People need to think before they throw money at used car salesman with a good pitch about making a game. Today everyone is always looking to blame someone else for their own stupidity.
While I do think Kickstarter isn't necessarily a bad thing, you will have abusers of the system. Greed Monger, specifically, comes to mind in the MMO realm of kickstarter MMOs.
However, as a whole, there's more outstanding debt owed to backer's than what's been delivered. Not counting cancelled games. Source.
I think we will see a slow down in the coming year or two on how many games get successfully funded through Kickstarter, especially as the previous round of funded games release (or fail to).
WOW, so 70% of those projects in 2011 just ran off with the money.
Un-be-lievable this money pit is allowed to continue.
While I do think Kickstarter isn't necessarily a bad thing, you will have abusers of the system. Greed Monger, specifically, comes to mind in the MMO realm of kickstarter MMOs.
However, as a whole, there's more outstanding debt owed to backer's than what's been delivered. Not counting cancelled games. Source.
I think we will see a slow down in the coming year or two on how many games get successfully funded through Kickstarter, especially as the previous round of funded games release (or fail to).
WOW, so 70% of those projects in 2011 just ran off with the money.
Un-be-lievable this money pit is allowed to continue.
Not necessarily. They just haven't yet delivered their promised games (Note: They also have zero legal obligations to do so, or to stick to their "reported" development times). At least at the time the article was published, which was early 2014.
The numbers found in 2015-2016 will be more telling, because it will have allowed for a full "development" cycle of 3-5 years for most of the games that were successfully funded in that article.
Basically, at the time of the article (2014), 2 of 3 games funded from 2009-2012 still had not delivered their products. However, in 2009, the delivery rate was 60% by 2014. Granted, in 2009, significantly less games were funded. (5 vs 200+; of those 5, only 2 launched)
All they have to do is stay away from the trash F2P model to make money. Get 100-300k niche crowd and keep a small team to knock out some cool features and updates and you will win in the end.
Chasing the few thousand whales to come and set up a credit card swipe fest on your game is over. The asians are ruling that market now and pooping out a new flavor of the month f2p crap fest every few months for that type of player.
I have to fully disagree with the OP on this topic, maybe he is living in a dream world or wants more F2P crap even faster than a few months. Crowd funding is the new hot shit and F2P is the old crap fest, except it.
Never seen an example of a game making less F2P than it made with another model. That's across every genre, not merely MMORPGs (which are among the hugest F2P success stories.)
So your advice to 'just stay away' from the most successful business model seems poorly conceived.

────

▶ **Stated exercise**:
Continue the forum discussion about Kickstarter and game funding, starting right after its last comment.

▶ **Raw data**:

────

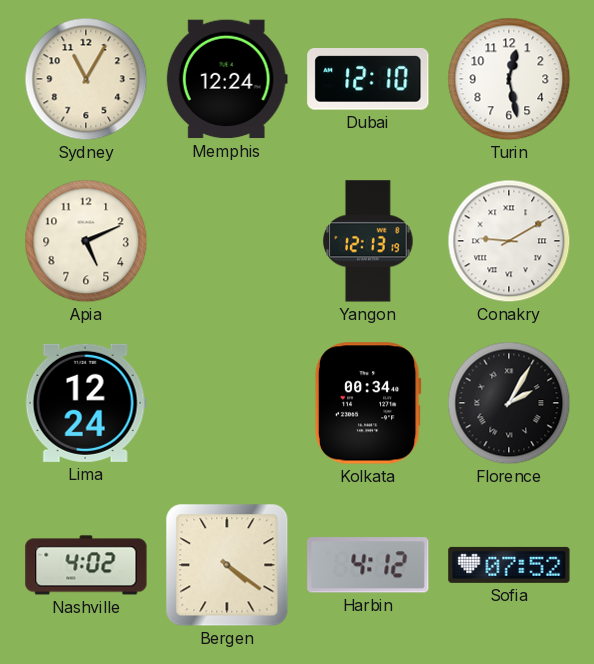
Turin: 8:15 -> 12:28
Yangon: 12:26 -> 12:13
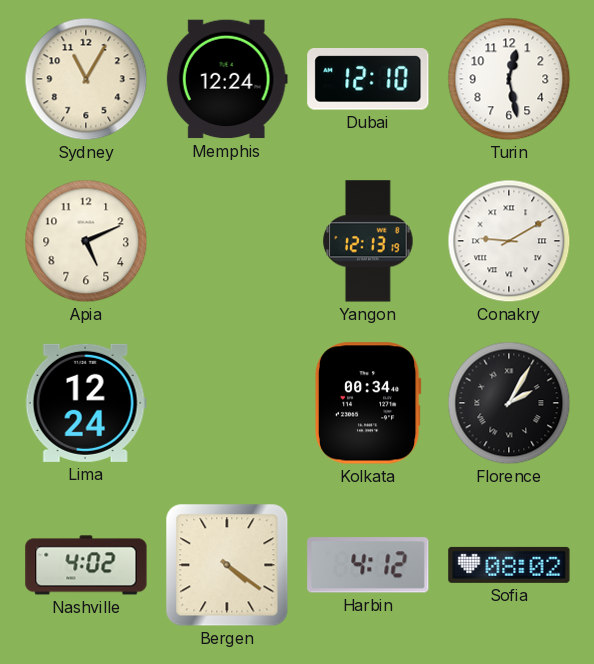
Sofia: 07:52 -> 08:02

────

▶ **Answer**:
"What is truly revealing is his implication that believing something to be true is the same as it being true. [continue]" -John Oliver
could it be that kickstarter represents the humanity that uses it? 99% brasspoles. Maybe it is sort of similar to saying that the internet is bad because of pedos/stalkers. They existed before the internet, just as scam artists existed before kickstarter? Who knows. Kickstarter is still young enough that the jury is in deliberations. However, this thread has posted some pretty scary facts.
People just need to realize that they're acting as an investor, and treat the experience that way. You're not simply purchasing a game that's out. You're an investor. You assume all the risk of an investor (though like an investor you can of course still sue people who obviously flaked out and didn't deliver; I'm not sure you're as protected as a typical investor though, because I'm not sure what contracts are involved.)
It's only the people who thought crowdfunding was magically going to be perfectly flawless every time who have this knee-jerk reaction. Everyone else simply invested wisely and enjoyed the consistent and reliable game releases of the games they backed (3 of my 4 games are finished and playable and fun. Two of them lasted far longer than a typical game lasts for me.)
If you invest wisely, you'll back smart well-managed projects run by experienced developers, and you'll end up with a great game which wouldn't have otherwise been made. If you invest poorly, you'll become a statistic.
Investing wisely does including an understanding of how much money it takes to make an MMO, if that's the sort of game you're investing in. If someone is claiming to finish a standard AAA MMO with a $3 million kickstarter, then it's your fault if you buy into that without any assurance that a lot of funding is coming from elsewhere (one MMO I looked up did use the kickstarter as proof of concept and proof of interest for outside investors, so that seemed like a safe choice -- assuming you were into that sort of MMO, which I wasn't.)
"What is truly revealing is his implication that believing something to be true is the same as it being true. [continue]" -John Oliver
While I do think Kickstarter isn't necessarily a bad thing, you will have abusers of the system. Greed Monger, specifically, comes to mind in the MMO realm of kickstarter MMOs.
However, as a whole, there's more outstanding debt owed to backer's than what's been delivered. Not counting cancelled games. Source.
I think we will see a slow down in the coming year or two on how many games get successfully funded through Kickstarter, especially as the previous round of funded games release (or fail to).
Those examples are horrible to use for anything. If people would of done research before they blindly threw money at scam artists they wouldn't have lost it. With KS you have to do your own work to find out about a project, its owners and creators. You can't just throw money and say OH My GAwD KS is evil! It's your own fault if you get beat, that's life. You can't blame other people because you yourself are stupid. (not you just saying in general)
People need to think before they throw money at used car salesman with a good pitch about making a game. Today everyone is always looking to blame someone else for their own stupidity.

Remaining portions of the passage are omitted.